Animals that lose one sensory modality often show augmented responses to other sensory inputs. The mechanisms underpinning this cross-modal plasticity are poorly understood. To probe these mechanisms, we perform a forward genetic screen for mutants with enhanced O ₂ perception in C. elegans . Multiple mutants exhibiting increased responsiveness to O ₂ concomitantly show defects in other sensory responses. One mutant, qui-1 , defective in a conserved NACHT/WD40 protein, abolishes pheromone-evoked Ca ²⁺ responses in the ADL chemosensory neurons.
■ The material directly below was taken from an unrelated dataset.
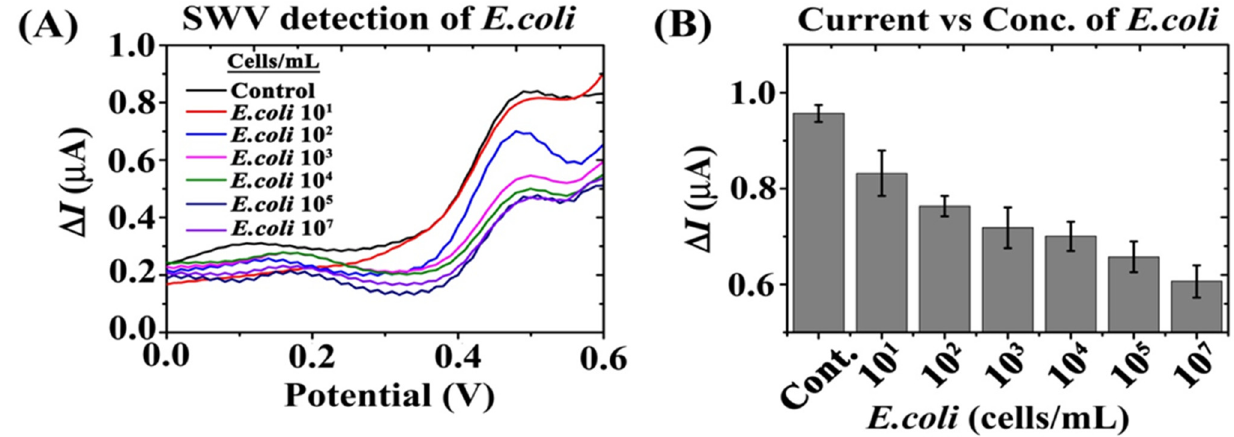
Figure 7. Electrochemical detection of different concentrations of E. coli cells using bi-functional MNPs conjugate (Fc-MNP-IgG) under magnetic field. ( A ) SW voltammogram of Fc-MNP-IgG with different concentrations E. coli (0, 10 1 , 10 2 , 10 3 , 10 4 , 10 5 , and 10 7 cells/mL). ( B ) Bar graph represents the measured peak currents ( ∆ I) of Fc-MNP-IgG at different concentrations of E. coli cells. Error bars indicate the standard error of the means. SWV parameters: amplitude 0.1 V; scan increment 0.01 V; frequency 20 Hz and duration 4 s.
We find that ADL’s responsiveness to pre-synaptic input from O ₂ - sensing neurons is heightened in qui-1 and other sensory defective mutants resulting in an enhanced neurosecretion. Expressing qui-1 selectively in ADL rescues both the qui-1 ADL neurosecretory phenotype and enhanced escape from 21% O ₂ . Profiling of ADL neurons indicates its acquired O ₂ -evoked neurosecretion is the result of a transcriptional reprogramming that up-regulates neuropeptide signalling. We show that the conserved neuropeptide receptor NPR-22 is necessary and sufficient in ADL to enhance its neurosecretion levels. Sensory loss can thus confer cross-modal plasticity by re-wiring peptidergic circuits.